Она поставила ногу на лопату и приготовилась бросить еще земли.
– А вот и Ярборо, – сказал Ричард.
Валленберг обернулся и увидел свет приближающихся фар. Черный «Линкольн» Ярборо вперевалку проехал по ухабистой дороге и притормозил у забора. Открылась и снова захлопнулась водительская дверь.
Вспыхнул яркий свет, заливая лучами котлован. Валленберг попятился и прикрыл глаза от неожиданного сияния. Он услышал яростный скрежет шин по гравию, затем хлопнули еще две двери, и послышался звук бегущих шагов.
Прищурившись, он вглядывался в силуэты, внезапно возникшие в ослепительных лучах. «Это не Ярборо, – подумал он. – Кто же это?»
К нему приближались двое мужчин.
Свежий воздух хлынул в ее легкие, холодный и обжигающий. Она жадно втянула его раз, другой, третий, заходясь хриплым кашлем после каждого вдоха. Что-то прижали к ее лицу, она попыталась увернуться, отбиваясь от рук, сжимавших ее голову. Она слышала голоса, их было слишком много, и все они говорили одновременно.
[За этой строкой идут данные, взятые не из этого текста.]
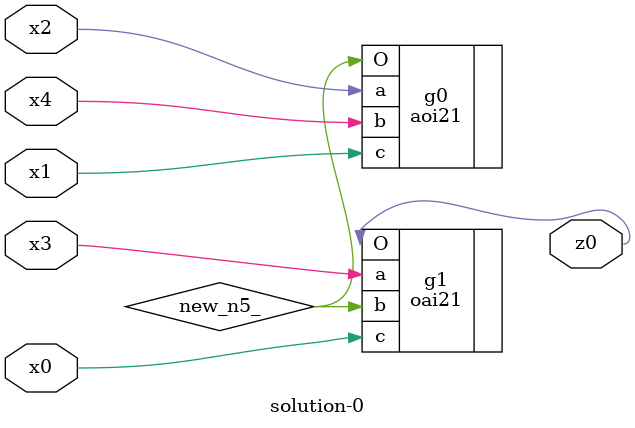
<source format=v>
module \solution-0 (
  x0, x1, x2, x3, x4,
  z0 );
  input x0, x1, x2, x3, x4;
  output z0;
  wire new_n5_;
  aoi21  g0(.a(x2), .b(x4), .c(x1), .O(new_n5_));
  oai21  g1(.a(x3), .b(new_n5_), .c(x0), .O(z0));
endmodule

</source>
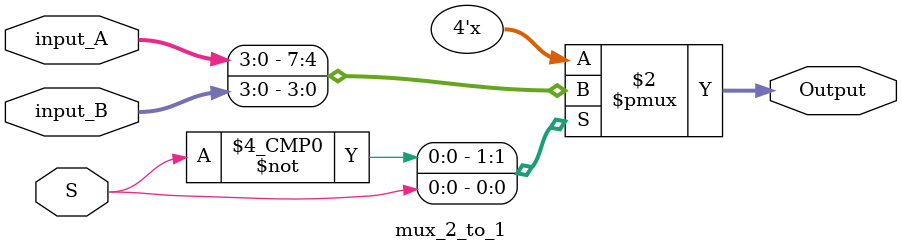
<source format=v>
`timescale 1ns / 1ps
module mux_2_to_1(input_A,input_B,S,Output);
	 
	 input [3:0] input_A;
    input [3:0] input_B;
	 input S;
	 
    output [3:0] Output;
	 reg [3:0] Output;
	 
	 always @ (input_A,input_B,S)
	 begin  : mux_2_to_1_logic
		 case (S)
			1'b0: Output <= input_A;
			1'b1: Output <= input_B;
			default:  Output <= input_A;
		endcase	 
	 end
endmodule

</source>
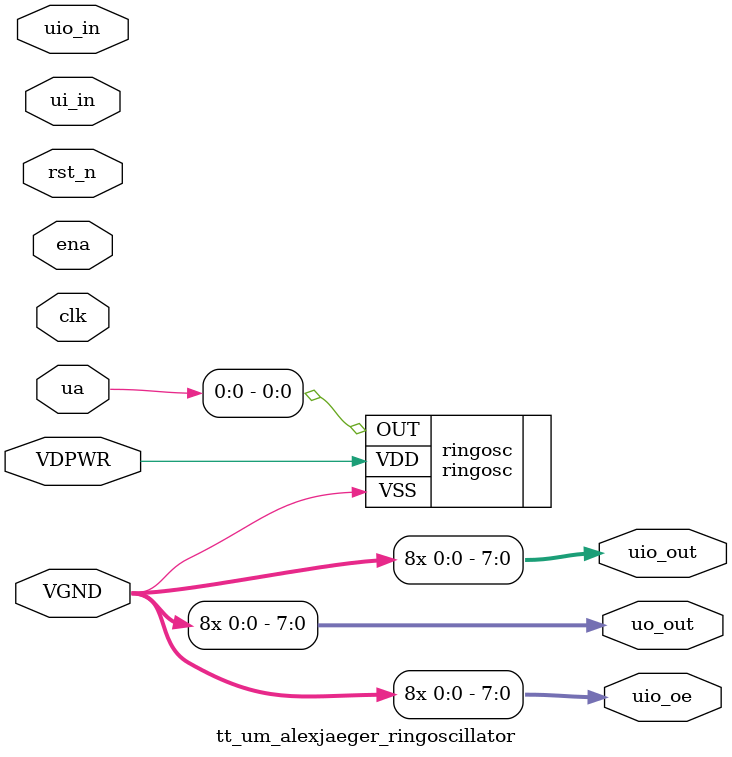
<source format=v>
/*
 * Copyright (c) 2024 Your Name
 * SPDX-License-Identifier: Apache-2.0
 */

`default_nettype none

module tt_um_alexjaeger_ringoscillator (
    input  wire       VGND,
    input  wire       VDPWR,    // 1.8v power supply
//    input  wire       VAPWR,    // 3.3v power supply
    input  wire [7:0] ui_in,    // Dedicated inputs
    output wire [7:0] uo_out,   // Dedicated outputs
    input  wire [7:0] uio_in,   // IOs: Input path
    output wire [7:0] uio_out,  // IOs: Output path
    output wire [7:0] uio_oe,   // IOs: Enable path (active high: 0=input, 1=output)
    inout  wire [7:0] ua,       // Analog pins, only ua[5:0] can be used
    input  wire       ena,      // always 1 when the design is powered, so you can ignore it
    input  wire       clk,      // clock
    input  wire       rst_n     // reset_n - low to reset
);


ringosc ringosc (
	.VDD(VDPWR),
	.VSS(VGND),
	.OUT(ua[0])
);
		
assign uo_out[0] = VGND;
assign uo_out[1] = VGND;
assign uo_out[2] = VGND;
assign uo_out[3] = VGND;
assign uo_out[4] = VGND;
assign uo_out[5] = VGND;
assign uo_out[6] = VGND;
assign uo_out[7] = VGND;

assign uio_out[0] = VGND;
assign uio_out[1] = VGND;
assign uio_out[2] = VGND;
assign uio_out[3] = VGND;
assign uio_out[4] = VGND;
assign uio_out[5] = VGND;
assign uio_out[6] = VGND;
assign uio_out[7] = VGND;

assign uio_oe[0] = VGND;
assign uio_oe[1] = VGND;
assign uio_oe[2] = VGND;
assign uio_oe[3] = VGND;
assign uio_oe[4] = VGND;
assign uio_oe[5] = VGND;
assign uio_oe[6] = VGND;
assign uio_oe[7] = VGND;


endmodule

</source>
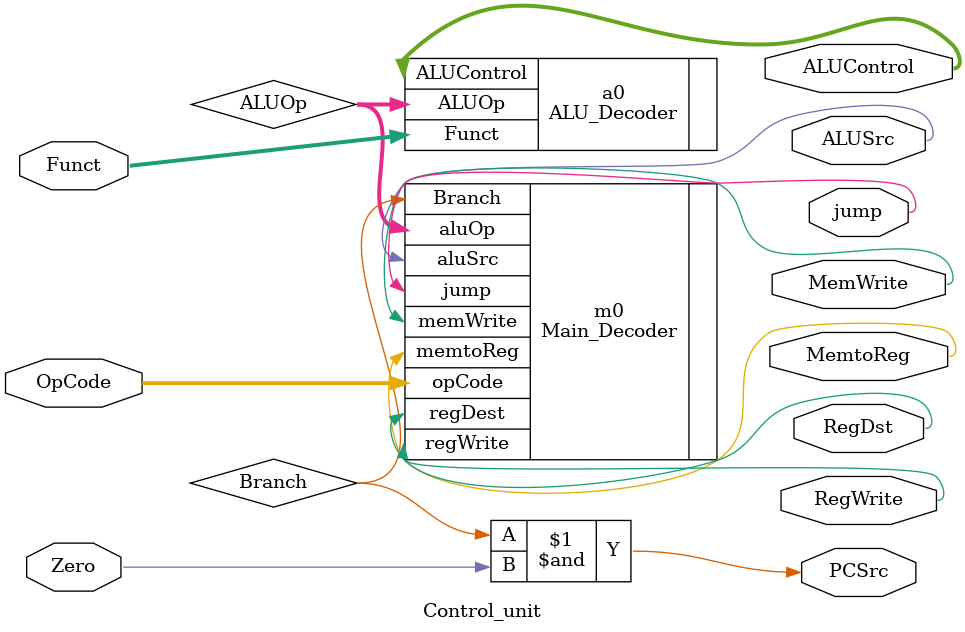
<source format=v>
module Control_unit 
  (input   wire      [5:0]  OpCode,
   input   wire      [5:0]  Funct,
   input   wire             Zero,
   output  wire             MemtoReg,
   output  wire             MemWrite,
   output  wire             ALUSrc,
   output  wire             RegDst,
   output  wire             RegWrite,
   output  wire             jump,
   output  wire      [2:0]  ALUControl,
   output  wire             PCSrc
      );
  wire             Branch;      
  wire      [1:0]  ALUOp;
  
  
   
  Main_Decoder m0(.opCode(OpCode),
                  .jump(jump),
                  .aluOp(ALUOp),
                  .memWrite(MemWrite),
                  .regWrite(RegWrite),
                  .regDest(RegDst),
                  .aluSrc(ALUSrc),
                  .memtoReg(MemtoReg),
                  .Branch(Branch));
                  
  assign PCSrc=Branch&Zero;
  
   ALU_Decoder a0(.ALUOp(ALUOp),
                 .Funct(Funct),
                 .ALUControl(ALUControl));

                endmodule
  
  
</source>
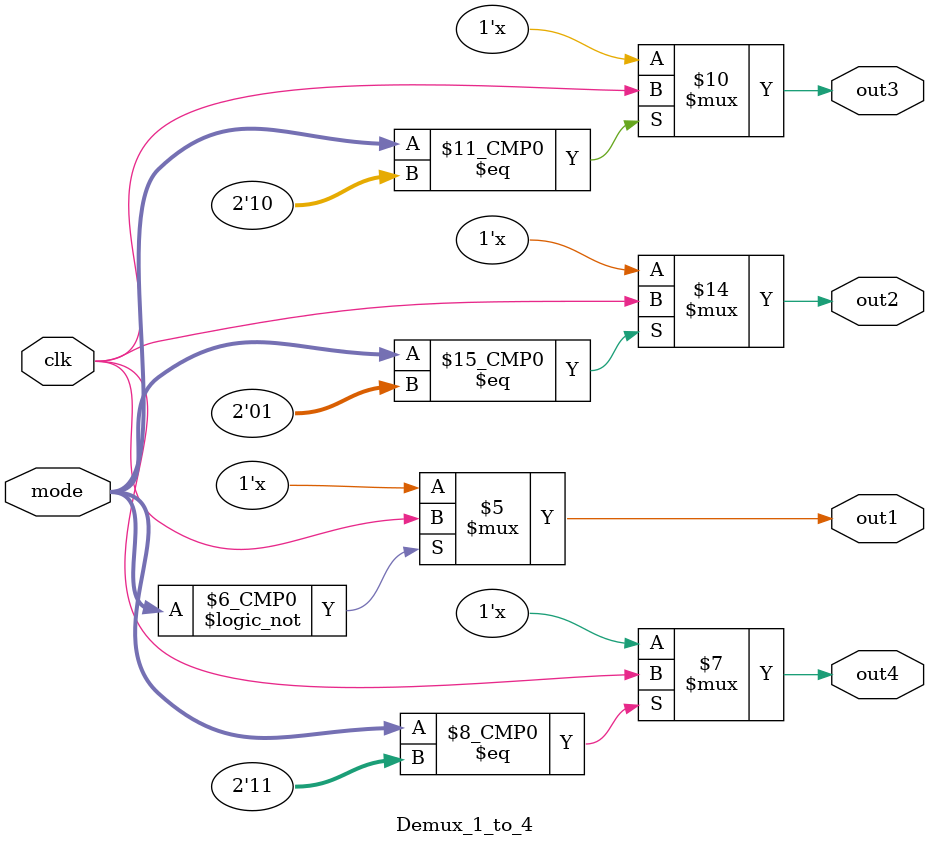
<source format=v>
module Demux_1_to_4(
	clk,
	out1,
	out2,
	out3,
	out4,
	mode
    );
	 
	input 	wire clk;
	input 	wire [1:0]  mode;
	output 	reg out1,out2,out3,out4;

	always @(*) 
		begin
			case (mode)
				2'b00: out1 = clk;
				2'b01: out2 = clk;
				2'b10: out3 = clk;
				2'b11: out4 = clk;
			endcase
		end

endmodule




</source>
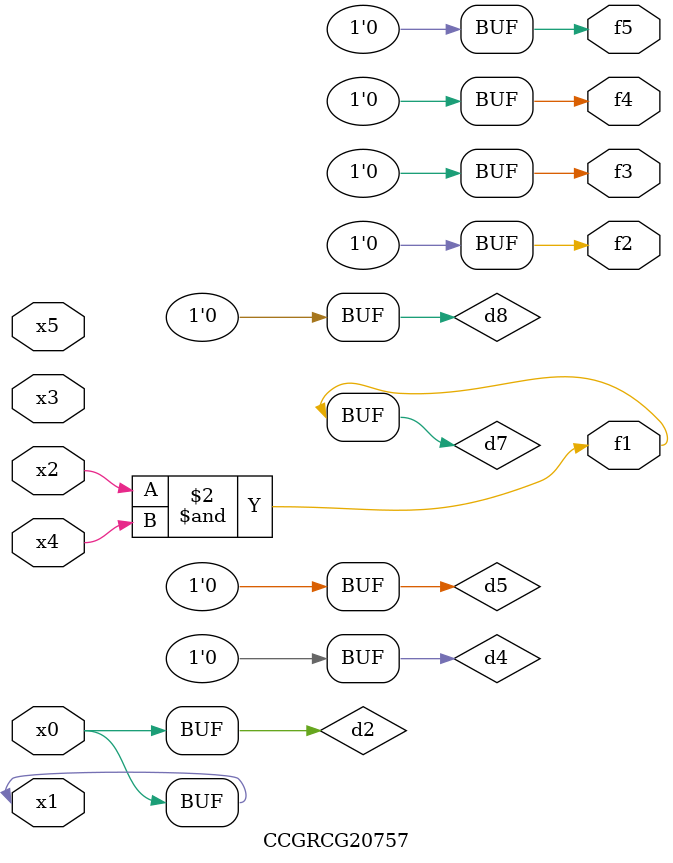
<source format=v>
module CCGRCG20757(
	input x0, x1, x2, x3, x4, x5,
	output f1, f2, f3, f4, f5
);

	wire d1, d2, d3, d4, d5, d6, d7, d8, d9;

	nand (d1, x1);
	buf (d2, x0, x1);
	nand (d3, x2, x4);
	and (d4, d1, d2);
	and (d5, d1, d2);
	nand (d6, d1, d3);
	not (d7, d3);
	xor (d8, d5);
	nor (d9, d5, d6);
	assign f1 = d7;
	assign f2 = d8;
	assign f3 = d8;
	assign f4 = d8;
	assign f5 = d8;
endmodule

</source>
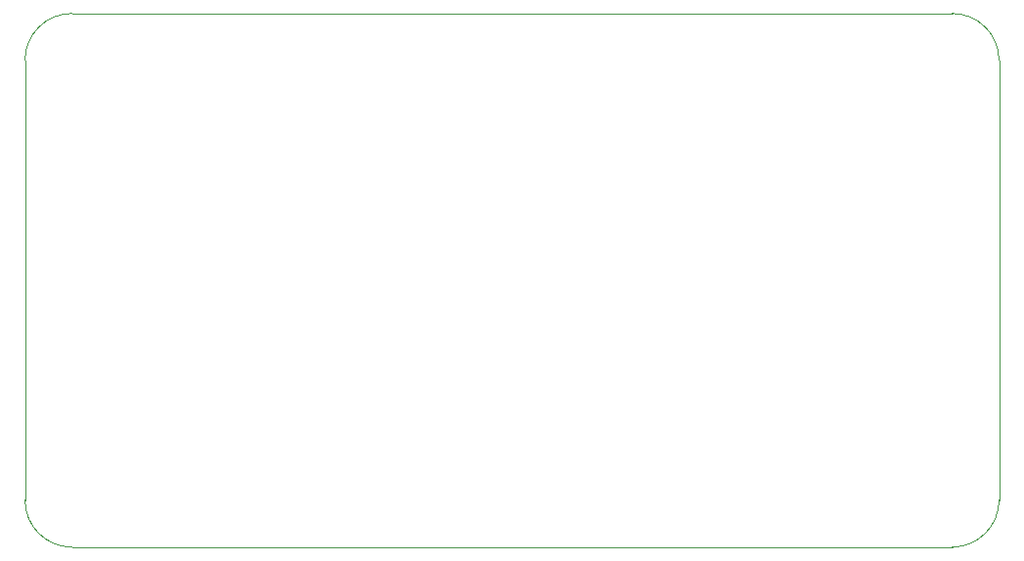
<source format=gbr>
G04 #@! TF.GenerationSoftware,KiCad,Pcbnew,(5.0.2)-1*
G04 #@! TF.CreationDate,2019-12-13T17:07:51-06:00*
G04 #@! TF.ProjectId,Arm-EStop_Hardware,41726d2d-4553-4746-9f70-5f4861726477,rev?*
G04 #@! TF.SameCoordinates,Original*
G04 #@! TF.FileFunction,Profile,NP*
%FSLAX46Y46*%
G04 Gerber Fmt 4.6, Leading zero omitted, Abs format (unit mm)*
G04 Created by KiCad (PCBNEW (5.0.2)-1) date 12/13/2019 5:07:51 PM*
%MOMM*%
%LPD*%
G01*
G04 APERTURE LIST*
%ADD10C,0.100000*%
G04 APERTURE END LIST*
D10*
X142240000Y-133604000D02*
G75*
G02X138176000Y-129540000I0J4064000D01*
G01*
X138176000Y-91440000D02*
G75*
G02X142240000Y-87376000I4064000J0D01*
G01*
X218440000Y-87376000D02*
G75*
G02X222504000Y-91440000I0J-4064000D01*
G01*
X222504000Y-129540000D02*
G75*
G02X218440000Y-133604000I-4064000J0D01*
G01*
X138176000Y-129540000D02*
X138176000Y-91440000D01*
X142240000Y-133604000D02*
X218440000Y-133604000D01*
X142240000Y-87376000D02*
X218440000Y-87376000D01*
X222504000Y-129540000D02*
X222504000Y-91440000D01*
M02*

</source>
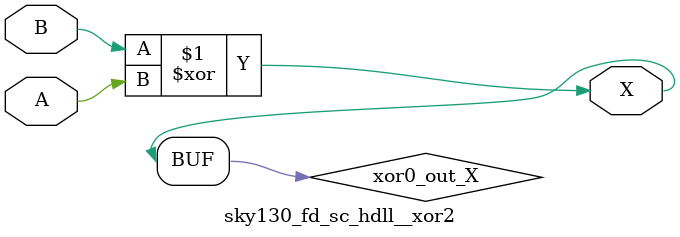
<source format=v>
/*
 * Copyright 2020 The SkyWater PDK Authors
 *
 * Licensed under the Apache License, Version 2.0 (the "License");
 * you may not use this file except in compliance with the License.
 * You may obtain a copy of the License at
 *
 *     https://www.apache.org/licenses/LICENSE-2.0
 *
 * Unless required by applicable law or agreed to in writing, software
 * distributed under the License is distributed on an "AS IS" BASIS,
 * WITHOUT WARRANTIES OR CONDITIONS OF ANY KIND, either express or implied.
 * See the License for the specific language governing permissions and
 * limitations under the License.
 *
 * SPDX-License-Identifier: Apache-2.0
*/


`ifndef SKY130_FD_SC_HDLL__XOR2_FUNCTIONAL_V
`define SKY130_FD_SC_HDLL__XOR2_FUNCTIONAL_V

/**
 * xor2: 2-input exclusive OR.
 *
 *       X = A ^ B
 *
 * Verilog simulation functional model.
 */

`timescale 1ns / 1ps
`default_nettype none

`celldefine
module sky130_fd_sc_hdll__xor2 (
    X,
    A,
    B
);

    // Module ports
    output X;
    input  A;
    input  B;

    // Local signals
    wire xor0_out_X;

    //  Name  Output      Other arguments
    xor xor0 (xor0_out_X, B, A           );
    buf buf0 (X         , xor0_out_X     );

endmodule
`endcelldefine

`default_nettype wire
`endif  // SKY130_FD_SC_HDLL__XOR2_FUNCTIONAL_V
</source>
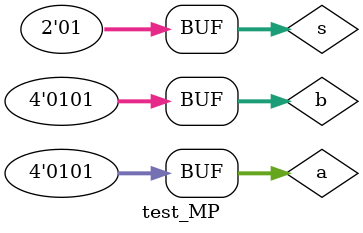
<source format=v>
module test_MP;
	wire [4:0] out;
	reg [1:0] s;
	reg [3:0] a;
	reg [3:0] b;
	
	alu DUT(a,b,s,out);
	
	initial
	begin 
		$dumpfile("test_circuit.vcd");
		$dumpvars(0,test_MP);
		$monitor("At t=%t a=%b b=%b s=%b out=%b",$time,a,b,s,out[3:0]);
		s=1;
		a=5;
		b=5;
		#10 s=2;
		#10 s=0;
		#10 s=3;
		#10 s=1;
		#10 ;
	end
endmodule

</source>
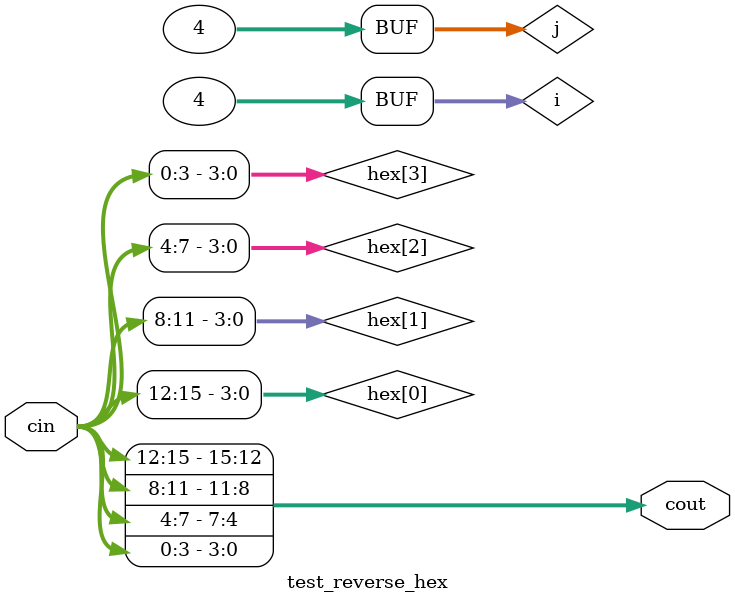
<source format=v>
module test_reverse_hex(cin, cout);
    parameter SIZE = 16;                // 資料量，預設 4 個 hex，16 bits

    input  [0:SIZE-1] cin;              // 輸入一維資料
    reg    [0:3]      hex [0:SIZE/4-1]; // hex 資料暫存
    output reg [0:SIZE-1] cout;         // 反向資料輸出
    integer i, j;
    
    always @(*) begin
        for(i = 0; i < SIZE/4; i = i + 1) begin
            for(j = 0; j < 4; j = j + 1) begin
                hex[i][j] = cin[SIZE-(i+1)*4+j];
            end
            cout = {cout, hex[i]};
        end
    end
endmodule

</source>
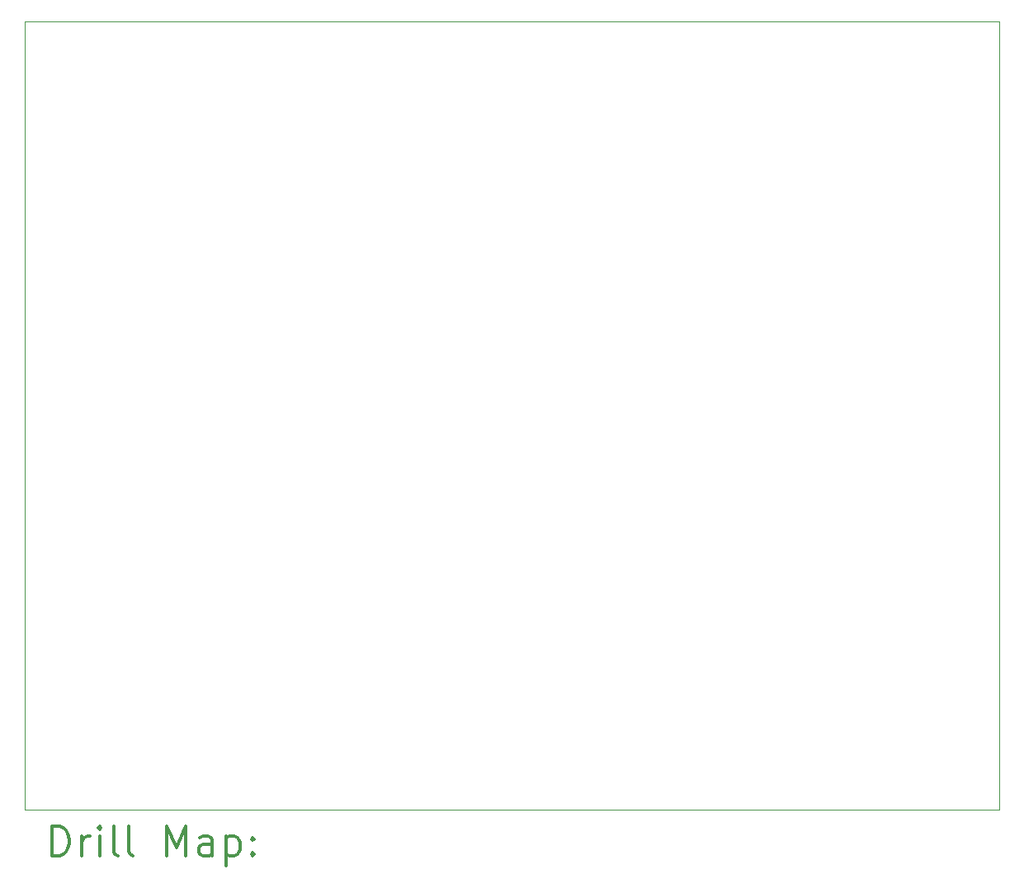
<source format=gbr>
%FSLAX45Y45*%
G04 Gerber Fmt 4.5, Leading zero omitted, Abs format (unit mm)*
G04 Created by KiCad (PCBNEW 5.1.10) date 2021-06-04 18:55:48*
%MOMM*%
%LPD*%
G01*
G04 APERTURE LIST*
%TA.AperFunction,Profile*%
%ADD10C,0.050000*%
%TD*%
%ADD11C,0.200000*%
%ADD12C,0.300000*%
G04 APERTURE END LIST*
D10*
X21024000Y-5558000D02*
X11024000Y-5558000D01*
X11024000Y-5558000D02*
X11024000Y-13658000D01*
X11024000Y-13658000D02*
X21024000Y-13658000D01*
X21024000Y-13658000D02*
X21024000Y-5558000D01*
D11*
D12*
X11307928Y-14126214D02*
X11307928Y-13826214D01*
X11379357Y-13826214D01*
X11422214Y-13840500D01*
X11450786Y-13869071D01*
X11465071Y-13897643D01*
X11479357Y-13954786D01*
X11479357Y-13997643D01*
X11465071Y-14054786D01*
X11450786Y-14083357D01*
X11422214Y-14111929D01*
X11379357Y-14126214D01*
X11307928Y-14126214D01*
X11607928Y-14126214D02*
X11607928Y-13926214D01*
X11607928Y-13983357D02*
X11622214Y-13954786D01*
X11636500Y-13940500D01*
X11665071Y-13926214D01*
X11693643Y-13926214D01*
X11793643Y-14126214D02*
X11793643Y-13926214D01*
X11793643Y-13826214D02*
X11779357Y-13840500D01*
X11793643Y-13854786D01*
X11807928Y-13840500D01*
X11793643Y-13826214D01*
X11793643Y-13854786D01*
X11979357Y-14126214D02*
X11950786Y-14111929D01*
X11936500Y-14083357D01*
X11936500Y-13826214D01*
X12136500Y-14126214D02*
X12107928Y-14111929D01*
X12093643Y-14083357D01*
X12093643Y-13826214D01*
X12479357Y-14126214D02*
X12479357Y-13826214D01*
X12579357Y-14040500D01*
X12679357Y-13826214D01*
X12679357Y-14126214D01*
X12950786Y-14126214D02*
X12950786Y-13969071D01*
X12936500Y-13940500D01*
X12907928Y-13926214D01*
X12850786Y-13926214D01*
X12822214Y-13940500D01*
X12950786Y-14111929D02*
X12922214Y-14126214D01*
X12850786Y-14126214D01*
X12822214Y-14111929D01*
X12807928Y-14083357D01*
X12807928Y-14054786D01*
X12822214Y-14026214D01*
X12850786Y-14011929D01*
X12922214Y-14011929D01*
X12950786Y-13997643D01*
X13093643Y-13926214D02*
X13093643Y-14226214D01*
X13093643Y-13940500D02*
X13122214Y-13926214D01*
X13179357Y-13926214D01*
X13207928Y-13940500D01*
X13222214Y-13954786D01*
X13236500Y-13983357D01*
X13236500Y-14069071D01*
X13222214Y-14097643D01*
X13207928Y-14111929D01*
X13179357Y-14126214D01*
X13122214Y-14126214D01*
X13093643Y-14111929D01*
X13365071Y-14097643D02*
X13379357Y-14111929D01*
X13365071Y-14126214D01*
X13350786Y-14111929D01*
X13365071Y-14097643D01*
X13365071Y-14126214D01*
X13365071Y-13940500D02*
X13379357Y-13954786D01*
X13365071Y-13969071D01*
X13350786Y-13954786D01*
X13365071Y-13940500D01*
X13365071Y-13969071D01*
M02*

</source>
– Продолжайте подачу кислорода!
– Она отбивается…
– Эй, придержите ее! Не могу поставить капельницу.
Она извивалась и царапалась вслепую. Где-то вдалеке был виден свет, и она пыталась пробиться к нему сквозь тьму, добраться до него, пока он не исчез. Но руки не слушались Тоби, что-то придавило их. Воздух, который она вдыхала, запах резиной.